Y pueden llamarlo como quieran, hermanos y hermanas, pero al final del día estas molestias, agravios y animosidades que experimentamos– en un grado u otro– todos son expresiones de esa inclinación interior que todos tenemos de odiar al prójimo.
Sí, nosotros también. Los que somos hijos de Dios. ¡Sí, nosotros también! No, hazlo más personal. Sí, yo también. Y aquí pensábamos que, en términos generales, éramos gente muy cariñosa y simpática. Bueno, la afilada espada de doble filo de las Escrituras simplemente ha reventado nuestra burbuja de fantasía.

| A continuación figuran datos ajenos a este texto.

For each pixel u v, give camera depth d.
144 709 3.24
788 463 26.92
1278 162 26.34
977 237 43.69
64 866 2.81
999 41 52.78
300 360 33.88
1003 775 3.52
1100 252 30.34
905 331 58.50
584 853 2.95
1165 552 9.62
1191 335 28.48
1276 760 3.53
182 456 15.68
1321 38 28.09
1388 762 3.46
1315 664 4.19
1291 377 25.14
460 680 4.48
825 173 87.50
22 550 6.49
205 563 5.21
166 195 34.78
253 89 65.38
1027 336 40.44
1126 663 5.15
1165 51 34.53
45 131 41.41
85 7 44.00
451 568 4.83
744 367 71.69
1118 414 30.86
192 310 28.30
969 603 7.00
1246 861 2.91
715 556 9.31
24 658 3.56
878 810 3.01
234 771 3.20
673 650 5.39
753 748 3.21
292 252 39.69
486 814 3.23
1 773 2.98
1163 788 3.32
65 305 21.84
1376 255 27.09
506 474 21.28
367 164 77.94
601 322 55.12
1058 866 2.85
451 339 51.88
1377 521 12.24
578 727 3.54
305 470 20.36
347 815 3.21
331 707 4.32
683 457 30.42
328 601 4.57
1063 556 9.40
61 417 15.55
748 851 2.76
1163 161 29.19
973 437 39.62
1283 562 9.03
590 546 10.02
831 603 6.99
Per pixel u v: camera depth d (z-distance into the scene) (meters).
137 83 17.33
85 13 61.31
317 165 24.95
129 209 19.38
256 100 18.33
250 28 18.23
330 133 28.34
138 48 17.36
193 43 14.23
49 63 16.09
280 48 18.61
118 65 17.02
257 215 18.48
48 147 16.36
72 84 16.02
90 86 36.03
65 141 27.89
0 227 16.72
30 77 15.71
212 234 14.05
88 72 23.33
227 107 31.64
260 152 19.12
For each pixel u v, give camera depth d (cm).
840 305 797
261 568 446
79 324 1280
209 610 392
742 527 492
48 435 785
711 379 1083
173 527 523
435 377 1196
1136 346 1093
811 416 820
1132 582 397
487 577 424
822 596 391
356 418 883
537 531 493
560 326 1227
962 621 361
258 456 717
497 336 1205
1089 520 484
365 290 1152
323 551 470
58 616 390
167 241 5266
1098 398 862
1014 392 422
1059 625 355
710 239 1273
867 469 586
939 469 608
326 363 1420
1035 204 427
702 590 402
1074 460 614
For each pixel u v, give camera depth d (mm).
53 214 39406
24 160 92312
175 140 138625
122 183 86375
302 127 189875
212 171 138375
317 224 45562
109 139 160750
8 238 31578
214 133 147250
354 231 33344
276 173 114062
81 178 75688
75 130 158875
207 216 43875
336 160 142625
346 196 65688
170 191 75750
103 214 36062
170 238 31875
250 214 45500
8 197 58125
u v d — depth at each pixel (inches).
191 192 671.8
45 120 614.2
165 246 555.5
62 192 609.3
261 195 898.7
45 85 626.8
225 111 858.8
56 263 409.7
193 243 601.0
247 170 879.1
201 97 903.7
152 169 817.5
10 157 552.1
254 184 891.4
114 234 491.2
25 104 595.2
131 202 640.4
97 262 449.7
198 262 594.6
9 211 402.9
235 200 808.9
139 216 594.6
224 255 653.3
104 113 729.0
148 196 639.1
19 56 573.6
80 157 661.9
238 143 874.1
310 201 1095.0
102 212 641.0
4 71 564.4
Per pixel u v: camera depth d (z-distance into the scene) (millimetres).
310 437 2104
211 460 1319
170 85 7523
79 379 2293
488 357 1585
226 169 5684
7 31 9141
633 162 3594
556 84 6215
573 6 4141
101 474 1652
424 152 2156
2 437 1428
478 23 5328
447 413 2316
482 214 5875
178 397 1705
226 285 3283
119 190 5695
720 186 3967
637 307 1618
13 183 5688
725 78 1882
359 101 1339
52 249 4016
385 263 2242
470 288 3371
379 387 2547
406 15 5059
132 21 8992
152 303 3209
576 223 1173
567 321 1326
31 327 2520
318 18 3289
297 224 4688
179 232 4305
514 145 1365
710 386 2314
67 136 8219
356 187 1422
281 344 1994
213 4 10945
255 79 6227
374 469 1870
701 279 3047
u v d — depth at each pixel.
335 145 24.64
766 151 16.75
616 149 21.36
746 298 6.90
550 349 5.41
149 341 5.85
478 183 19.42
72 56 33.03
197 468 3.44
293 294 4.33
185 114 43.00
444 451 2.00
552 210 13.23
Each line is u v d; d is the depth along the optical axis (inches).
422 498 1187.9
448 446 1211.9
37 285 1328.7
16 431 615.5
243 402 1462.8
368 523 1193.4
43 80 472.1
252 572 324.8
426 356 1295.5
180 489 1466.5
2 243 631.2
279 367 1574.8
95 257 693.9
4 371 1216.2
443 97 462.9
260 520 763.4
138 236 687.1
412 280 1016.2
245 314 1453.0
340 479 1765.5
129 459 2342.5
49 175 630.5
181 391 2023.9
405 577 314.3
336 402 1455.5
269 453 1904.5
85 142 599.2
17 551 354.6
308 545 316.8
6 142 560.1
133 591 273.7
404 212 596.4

La realidad es que, hermanos y hermanas, estamos podridos en el núcleo de nuestro ser. Nuestros corazones deberían estar llenos de amor, pero por desgracia, existe esta inclinación aparentemente irresistible hacia el odio, que es hostilidad hacia nuestro Dios y animosidad hacia nuestro prójimo.
Entonces, eso es un poco acerca de la magnitud de nuestra propia pecaminosidad. No es una bonita imagen, ¿verdad? No, de hecho, es francamente humillante. Pero, al final, eso es algo bueno. Porque Dios resiste a los soberbios, pero da gracia a los humildes.
Por lo tanto, no evitemos enfrentar las oscuras profundidades de nuestra depravación. Al final, hermanos y hermanas, solo nos hará aún más agradecidos por la abundancia de la gracia salvadora de Dios. AMÉN.